* START Text block *
# Where is my Ancistrus?!



## soady (Nov 26, 2012)

Hello,

I have two ancistrus (dotted and albino) and *I haven't seen my albino ancistrus for days now*, even though I spend at least 2 hours a day starring at the aquarium.

*Where could he be?* This is my setup:










Could he be somewhere inside the cracks of the piece of wood I have? 

P.S. Once, when I was re-decorating my tank I lifted the wood and he was beneath it even though the wood is held by gravel.


----------



## monica12980 (Oct 24, 2012)

Welll, that sucks. Is your dotted ancistrus a lot bigger than your albino? he could've swallowed him, that happened with my guppies and goldfish. Let's see, he also could've went in the wood and didn't bother to come out, or something. My betta, May Rose, sleeps in a little castle decoration that's hollow and tipped over. Or your dotted one turned into a cannibal (highly unlikely)
* END Text block *
* START Dataset extract *
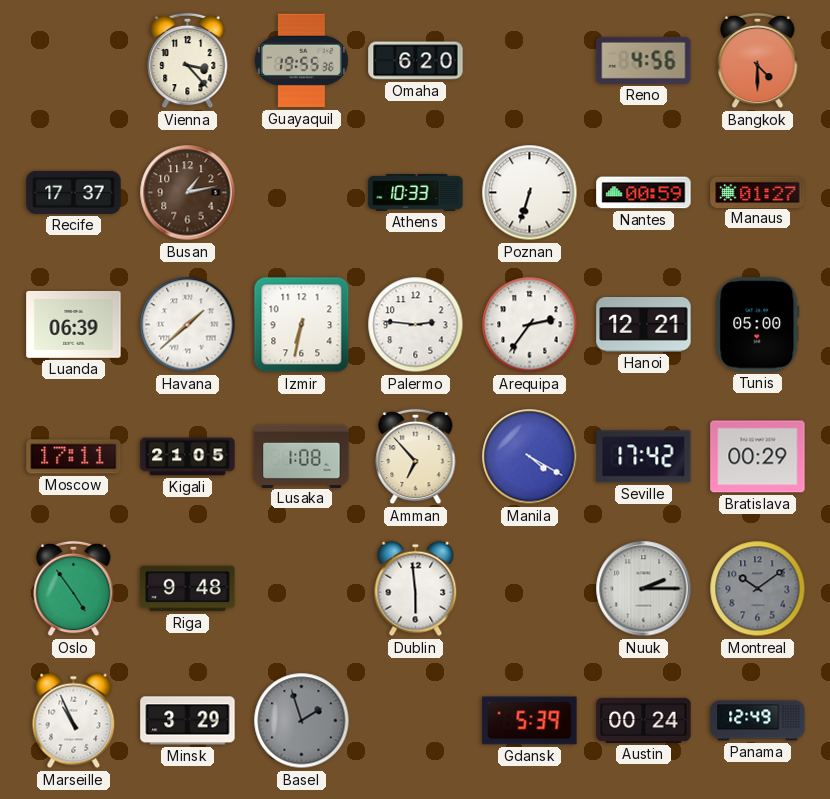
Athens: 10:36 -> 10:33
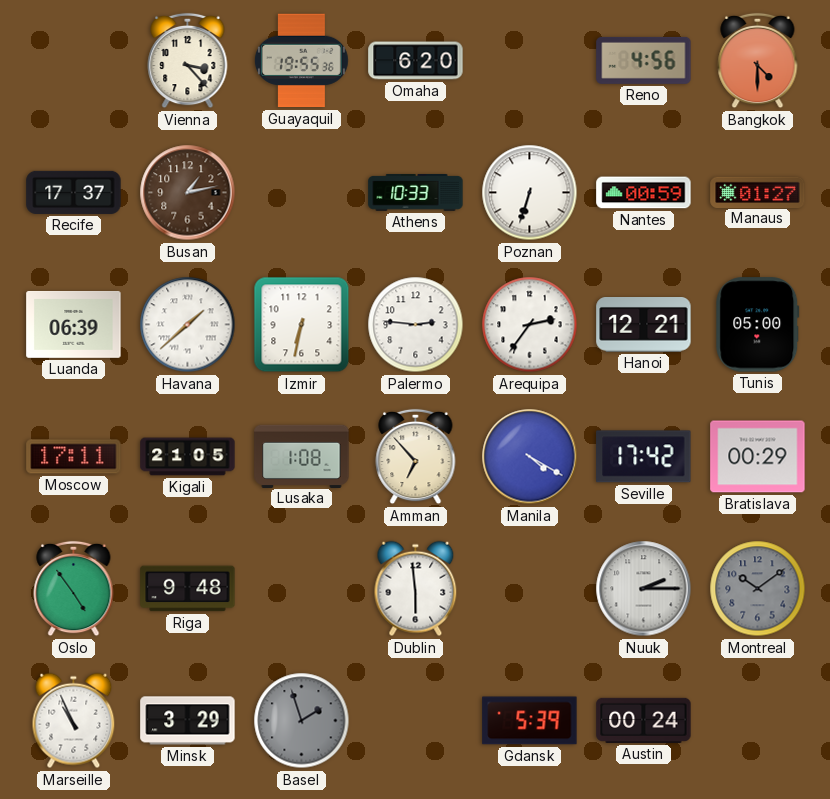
Panama: 12:49 -> none
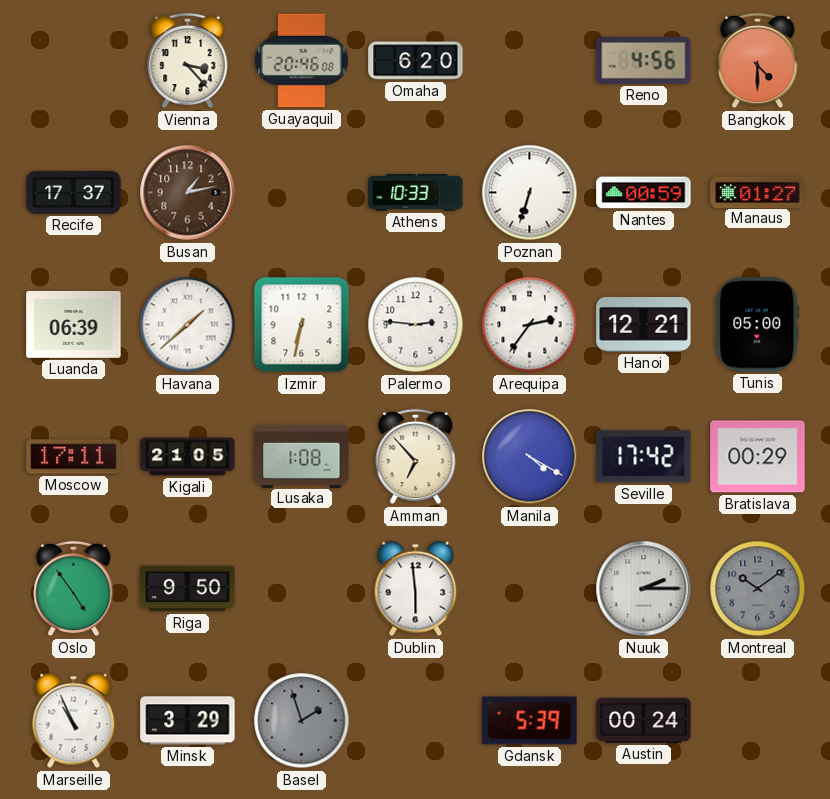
Guayaquil: 19:55 -> 20:46
Riga: 9:48 -> 9:50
* END Dataset extract *
Your tasks →
1. In the ancistrus forum thread, where does monica12980's betta sleep?
2. Rewrite the part of the ancistrus thread starting with "## soady (Nov" and going on through "at the aquarium.", replacing "albino" with "white".
3. Continue the forum thread about the missing ancistrus from the point where it stops.

Results →
1. In a little castle decoration that's hollow and tipped over.

2.
## soady (Nov 26, 2012)

Hello,

I have two ancistrus (dotted and white) and *I haven't seen my white ancistrus for days now*, even though I spend at least 2 hours a day starring at the aquarium.

3.
----------



## soady (Nov 26, 2012)

Thanks for replying!

They are the same size. I actually saw him yesterday but only for a few minutes. His head was poking out and he was moving a bit, so I guess he just likes to get in deep...


----------



## jeaninel (Aug 24, 2007)

Most likely in the wood. That's where mine like to go. Yes, they can wedge in there pretty good. Lol
_Posted via Mobile Device_


----------



## soady (Nov 26, 2012)

jeaninel said:


> Most likely in the wood. That's where mine like to go. Yes, they can wedge in there pretty good. Lol
> _Posted via Mobile Device_



Thanks!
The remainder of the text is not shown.